The irony is that the political causes the Observer champions are the exact reasons why CMS fails.

Fancy that, the CO advocating something that leads to poor academic performance (and many, many more stories)

Diversity and magnet schools are the two biggest reasons for academic inferiority in CMS.

Anonymous said...

Response to:
"IF I can't have it then no one should. Bet your comments would be the opposite if your kids got in.
Bet they have had a nice, bitter upbringing from a parent who disparages that which they can't have."

No, when we can't get in, I do what most do - private school because I seek the best. Definitely, not bitter; sounds like your problem?

Anonymous said...

"One of the REAL questions is why middle class whites continue to push "neighborhood schools" as the option. The reason is simple:

Black children"

I am in favor of neighborhood schools and I am black.

I understand your lack of trust in the school system, because separate has not always meant equal for black people. It appears that your assumption is that white is synonomous with better. This is not true.

What I have observed in CMS is that lousy administrators are allowed to stay in poor schools while wealthier schools enjoy the benefits of having competent administrators and teachers!

Case in point, why would Dr. Gorman allow Denise Watts to leave Spaugh Middle School (a poor performing school)before her 3 year contract was up? She was just beginning to realize gains in that school.

Your understood frustration should not be towards white people. Demand better principals, teachers, guidance counselors, PERFORMANCE at YOUR neighborhood school. Get involved to make your neighborhood school better! It is hard work, but it can be done.

Anonymous said...

Thumbs up for the July 1 comment. One of the problems is that poor performing schools expect less from students and teachers. Students are disrespectful, and it's OK to allow this because they come from troubled homes. Right? At least, that is what some CMS officials believe. Regardless to what's going on at home, demand respect and higher expectations at school.
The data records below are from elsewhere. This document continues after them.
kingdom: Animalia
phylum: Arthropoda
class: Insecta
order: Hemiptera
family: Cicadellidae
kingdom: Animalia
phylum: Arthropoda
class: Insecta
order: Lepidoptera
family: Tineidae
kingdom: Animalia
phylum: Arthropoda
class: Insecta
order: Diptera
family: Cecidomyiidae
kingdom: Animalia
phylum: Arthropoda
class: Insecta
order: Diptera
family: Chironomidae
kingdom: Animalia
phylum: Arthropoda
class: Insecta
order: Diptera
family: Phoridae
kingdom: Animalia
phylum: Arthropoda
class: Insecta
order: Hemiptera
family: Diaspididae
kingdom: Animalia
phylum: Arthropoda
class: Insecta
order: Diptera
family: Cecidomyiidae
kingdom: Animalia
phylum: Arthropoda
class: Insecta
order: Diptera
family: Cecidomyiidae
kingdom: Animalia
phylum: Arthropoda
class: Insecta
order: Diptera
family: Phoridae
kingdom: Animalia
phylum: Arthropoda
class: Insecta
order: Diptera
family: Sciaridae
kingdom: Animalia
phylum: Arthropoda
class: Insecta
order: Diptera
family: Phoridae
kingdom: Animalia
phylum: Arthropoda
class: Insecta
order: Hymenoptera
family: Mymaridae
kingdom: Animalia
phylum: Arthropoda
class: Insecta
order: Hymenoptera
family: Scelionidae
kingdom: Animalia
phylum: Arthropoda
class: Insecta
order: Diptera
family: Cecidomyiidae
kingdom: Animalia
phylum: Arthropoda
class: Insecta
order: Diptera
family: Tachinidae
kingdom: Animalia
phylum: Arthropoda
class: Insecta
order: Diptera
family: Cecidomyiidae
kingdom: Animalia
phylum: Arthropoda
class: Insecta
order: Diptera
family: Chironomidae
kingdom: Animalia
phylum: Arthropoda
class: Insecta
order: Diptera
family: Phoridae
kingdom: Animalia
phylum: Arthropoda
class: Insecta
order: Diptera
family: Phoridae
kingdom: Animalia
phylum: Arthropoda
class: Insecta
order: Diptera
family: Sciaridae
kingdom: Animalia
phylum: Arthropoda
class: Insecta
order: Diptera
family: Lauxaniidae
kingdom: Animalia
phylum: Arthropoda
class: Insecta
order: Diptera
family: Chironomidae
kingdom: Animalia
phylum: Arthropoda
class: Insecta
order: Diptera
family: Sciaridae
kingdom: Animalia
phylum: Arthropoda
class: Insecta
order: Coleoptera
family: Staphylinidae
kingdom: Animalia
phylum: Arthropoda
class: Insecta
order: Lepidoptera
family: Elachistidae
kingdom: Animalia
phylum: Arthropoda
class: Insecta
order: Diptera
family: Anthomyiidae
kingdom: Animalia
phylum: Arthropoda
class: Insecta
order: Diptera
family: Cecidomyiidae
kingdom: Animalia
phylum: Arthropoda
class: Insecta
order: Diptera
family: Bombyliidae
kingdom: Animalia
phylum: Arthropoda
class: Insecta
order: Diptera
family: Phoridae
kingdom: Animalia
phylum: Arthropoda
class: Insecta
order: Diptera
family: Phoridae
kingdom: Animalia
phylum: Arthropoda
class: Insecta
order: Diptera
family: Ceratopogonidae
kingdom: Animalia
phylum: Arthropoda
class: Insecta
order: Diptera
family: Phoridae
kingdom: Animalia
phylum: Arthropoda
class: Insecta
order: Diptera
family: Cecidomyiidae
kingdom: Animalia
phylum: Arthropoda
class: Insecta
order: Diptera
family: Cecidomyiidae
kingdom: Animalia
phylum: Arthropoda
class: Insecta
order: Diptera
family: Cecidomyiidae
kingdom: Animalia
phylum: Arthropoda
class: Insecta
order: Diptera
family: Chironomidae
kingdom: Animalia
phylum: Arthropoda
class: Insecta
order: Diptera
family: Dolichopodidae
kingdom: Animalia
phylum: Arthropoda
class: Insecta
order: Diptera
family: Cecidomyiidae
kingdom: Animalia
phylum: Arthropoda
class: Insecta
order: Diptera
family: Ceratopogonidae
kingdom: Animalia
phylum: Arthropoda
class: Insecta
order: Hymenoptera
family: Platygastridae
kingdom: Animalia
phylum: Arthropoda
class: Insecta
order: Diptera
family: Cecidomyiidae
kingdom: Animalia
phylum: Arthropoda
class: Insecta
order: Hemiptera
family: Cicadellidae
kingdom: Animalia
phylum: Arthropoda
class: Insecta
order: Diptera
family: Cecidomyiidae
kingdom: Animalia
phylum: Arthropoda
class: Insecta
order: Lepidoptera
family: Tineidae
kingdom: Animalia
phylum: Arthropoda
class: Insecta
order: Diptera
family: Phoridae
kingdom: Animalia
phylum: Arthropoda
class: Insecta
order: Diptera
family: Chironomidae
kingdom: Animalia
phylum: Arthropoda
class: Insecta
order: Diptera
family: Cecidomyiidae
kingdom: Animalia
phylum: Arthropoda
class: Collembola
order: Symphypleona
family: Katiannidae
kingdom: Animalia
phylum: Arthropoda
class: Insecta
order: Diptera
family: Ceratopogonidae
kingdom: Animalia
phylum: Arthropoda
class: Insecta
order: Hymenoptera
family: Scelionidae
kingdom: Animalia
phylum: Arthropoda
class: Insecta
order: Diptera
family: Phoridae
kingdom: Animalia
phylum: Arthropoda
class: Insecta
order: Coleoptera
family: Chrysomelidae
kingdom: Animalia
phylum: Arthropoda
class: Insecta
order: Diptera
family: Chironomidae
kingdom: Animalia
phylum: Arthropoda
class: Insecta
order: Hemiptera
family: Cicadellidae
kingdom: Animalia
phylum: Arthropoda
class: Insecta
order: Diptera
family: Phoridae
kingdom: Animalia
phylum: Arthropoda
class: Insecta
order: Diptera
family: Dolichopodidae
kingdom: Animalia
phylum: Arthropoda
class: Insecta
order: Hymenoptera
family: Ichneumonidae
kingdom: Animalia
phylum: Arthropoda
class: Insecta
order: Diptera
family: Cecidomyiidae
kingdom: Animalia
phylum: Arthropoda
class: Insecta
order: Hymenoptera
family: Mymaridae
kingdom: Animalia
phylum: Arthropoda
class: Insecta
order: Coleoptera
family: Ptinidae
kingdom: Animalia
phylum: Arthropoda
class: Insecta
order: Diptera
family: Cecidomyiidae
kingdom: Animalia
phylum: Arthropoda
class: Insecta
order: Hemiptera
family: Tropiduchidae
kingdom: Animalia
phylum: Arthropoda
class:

I recently substituted at a CMS school, and couldn't believe the lack of respect by students - including seniors graduating with honors.

The school board did not approve a dress code years ago because they believed that minority students would suffer from the disciplinary actions. They should. We are producing students who are graduating with the mentality that it's OK to be disrespectful, go to class 30 minutes late, and cut class anytime they want to. The true lessons of life are going to kick those students in the ???. CMS needs to step up and stop expecting less from students at poor performing schools. It's creating more harm to these students.

Another problem is that we don't address the issues. When one person commented on the unfairness of the magnet lottery process, another responded making ignorant judgements on how the person raised their kids. Typical CMS...avoid the issues and focus on an unrelated problem.

Where is the research behind CMS decisions? Someone else commented that private schools have it figured out. Catholic schools with families from all socio-economic backgrounds have it figured out. What can't CMS? CMS makes decisions without research. As long as the problems persist, the six figured administrators still have a job.